The biggest questions about the results of the upcoming June primary election in the 1st Supervisor District:
Will Supervisor Andrew Do get 50%-plus-1 of the vote and thereby avoid a November run-off?
Why is Garden Grove Councilman Phat Bui spending such enormous amounts of his own money on campaign that is barely registering in polling?
Even if Do fails to win it outright on June 7, there’s no reason he won’t come very, very close. He’s the incumbent. He has worked the district tirelessly. No one has given the voters a compelling reason or reasons to turn him out.
His opponents? True, Santa Ana Councilwoman Michele Martinez is on the city council of the district’s largest city. However, while Santa Ana comprises ___% of the district’s population, it harbors just ___% of its actual voters. She has only raised about $56,000 to date.
There was some speculation that a contested GOP presidential primary would spur a higher turn-out by Latino voters opposed to Trump’s inflammatory immigration rhetoric – to Martinez’s benefit. However, that GOP contest ended three weeks ago, and voters know it. If Martinez is banking on the fabled “sleeping giant” of Latino voters to activate on her behalf, she is likely to be disappointed, because that particular sleeping giant has been hitting the snooze button on Election Day for years.
Vietnamese voters have become much more engaged and active in the last decade. They fueled the 1st and 2nd place finishes of Janet Nguyen and Trung Nguyen in the 1st Supervisor District special election in 2007 – a phenomenon which exploded the conventional wisdom that the election was between Tom Umberg and Carlos Bustamante (yes, it really was that long ago). The Vietnamese voter wave hasn’t abated: it was the expert harnessing of that vote by the Janet Nguyen political operation )of which Do was then an integral part) that propelled Do to victory over Lou Correa in last year’s 1st Supervisor District special election.
Even if one controls for the different and higher turnout model this June, if Do last year beat an opponent who was much better known to 1st District voters, it’s tough to see how an under-funded Santa Ana councilmember with a thin resume of accomplishments will finish anywhere strong in June to seriously threaten the now-incumbent Supervisor Do in November.
Money isn’t everything – as Phat Bui’s strange campaign can attest – but it counts for a lot when combined with an attractive candidate who has the advantage of incumbency, a top-notch campaign team (Gilliard Blanning and Associates) and the experience of success.
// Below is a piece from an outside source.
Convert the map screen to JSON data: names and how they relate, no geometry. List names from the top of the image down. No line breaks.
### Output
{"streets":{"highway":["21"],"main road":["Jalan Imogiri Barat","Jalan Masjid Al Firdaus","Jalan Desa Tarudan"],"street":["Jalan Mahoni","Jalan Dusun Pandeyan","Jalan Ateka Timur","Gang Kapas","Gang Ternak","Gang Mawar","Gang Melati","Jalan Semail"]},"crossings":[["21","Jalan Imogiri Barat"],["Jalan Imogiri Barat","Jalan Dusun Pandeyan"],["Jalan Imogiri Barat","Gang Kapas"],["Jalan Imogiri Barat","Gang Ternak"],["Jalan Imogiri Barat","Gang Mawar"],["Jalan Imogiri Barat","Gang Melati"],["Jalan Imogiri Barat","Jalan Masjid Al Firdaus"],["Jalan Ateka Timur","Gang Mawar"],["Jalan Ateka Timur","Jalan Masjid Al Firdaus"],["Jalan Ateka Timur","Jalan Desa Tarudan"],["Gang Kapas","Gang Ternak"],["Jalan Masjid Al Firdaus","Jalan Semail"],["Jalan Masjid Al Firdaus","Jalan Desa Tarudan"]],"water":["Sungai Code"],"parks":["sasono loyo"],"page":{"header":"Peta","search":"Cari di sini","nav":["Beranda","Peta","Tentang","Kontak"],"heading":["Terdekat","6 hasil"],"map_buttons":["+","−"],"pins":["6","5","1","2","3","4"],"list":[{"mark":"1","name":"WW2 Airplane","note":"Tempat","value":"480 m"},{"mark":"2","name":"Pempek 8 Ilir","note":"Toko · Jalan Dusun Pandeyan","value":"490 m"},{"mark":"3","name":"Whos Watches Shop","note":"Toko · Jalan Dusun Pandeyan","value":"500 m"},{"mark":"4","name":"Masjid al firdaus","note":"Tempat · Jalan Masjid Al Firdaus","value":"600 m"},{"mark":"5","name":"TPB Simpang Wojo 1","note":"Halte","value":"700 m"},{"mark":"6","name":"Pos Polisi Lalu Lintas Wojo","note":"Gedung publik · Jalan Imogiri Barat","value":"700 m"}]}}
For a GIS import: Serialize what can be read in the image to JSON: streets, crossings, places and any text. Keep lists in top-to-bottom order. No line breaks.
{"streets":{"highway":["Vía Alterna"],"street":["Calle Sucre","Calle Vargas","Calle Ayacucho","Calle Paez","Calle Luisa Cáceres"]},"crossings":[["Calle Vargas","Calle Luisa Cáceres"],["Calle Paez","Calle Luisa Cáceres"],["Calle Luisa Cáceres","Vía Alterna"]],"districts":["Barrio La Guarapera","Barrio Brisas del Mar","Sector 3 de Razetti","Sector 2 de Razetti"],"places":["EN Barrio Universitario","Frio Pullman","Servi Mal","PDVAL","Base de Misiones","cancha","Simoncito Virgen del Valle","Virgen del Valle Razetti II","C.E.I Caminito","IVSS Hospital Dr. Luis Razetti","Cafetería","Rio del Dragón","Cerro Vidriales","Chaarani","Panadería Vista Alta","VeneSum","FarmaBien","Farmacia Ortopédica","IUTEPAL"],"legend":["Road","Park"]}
Do has raised spent $255,728 thus far on his re-election campaign. He reported $101,970 cash-on-hand as of April 23 and has reported raising another $21,800 since then. Furthermore, Do hasn’t loaned his campaign a dime in personal funds.
Phat Bui, The Loan King
Speaking of personal loans, Phat Bui has loaned his campaign $152,000 – representing 87% of his total campaign war chest. Only $22,832 of the 174,832 the Garden Grove councilman has raised was given by someone other than himself. As of April 23, he had spent $89,838 – and if Bui has loaned himself $75,000 since then, it’s a safe bet his campaign expenditures are even higher.
What has 1st District race watchers scratching their heads is the question of where is Bui’s money going? According to sources on the ground, the Bui campaign has sent out only two mail pieces. According to his January 1-April 23 campaign report, he has spent funds on radio ads and quite a bit on slates. Plus, more than $30,000 on polling and his campaign consultant is the very expensive Forde & Mollrich shop. However, it is incredible for a campaign to spend so much money and communicate so little with voters.
If you asked most people what they would do if they had $150,000 to burn, few if any would say they’d spend it on a doomed campaign for county supervisor. Perhaps Bui’s two campaign polls indicate he has a chance. Every other poll puts him in low single digits. In these circumstances, the candidate is either 1) delusional about his or her chances 2) just doesn’t care about the money or 3) they aren’t running to win and believe the effort will be rewarded one way or another.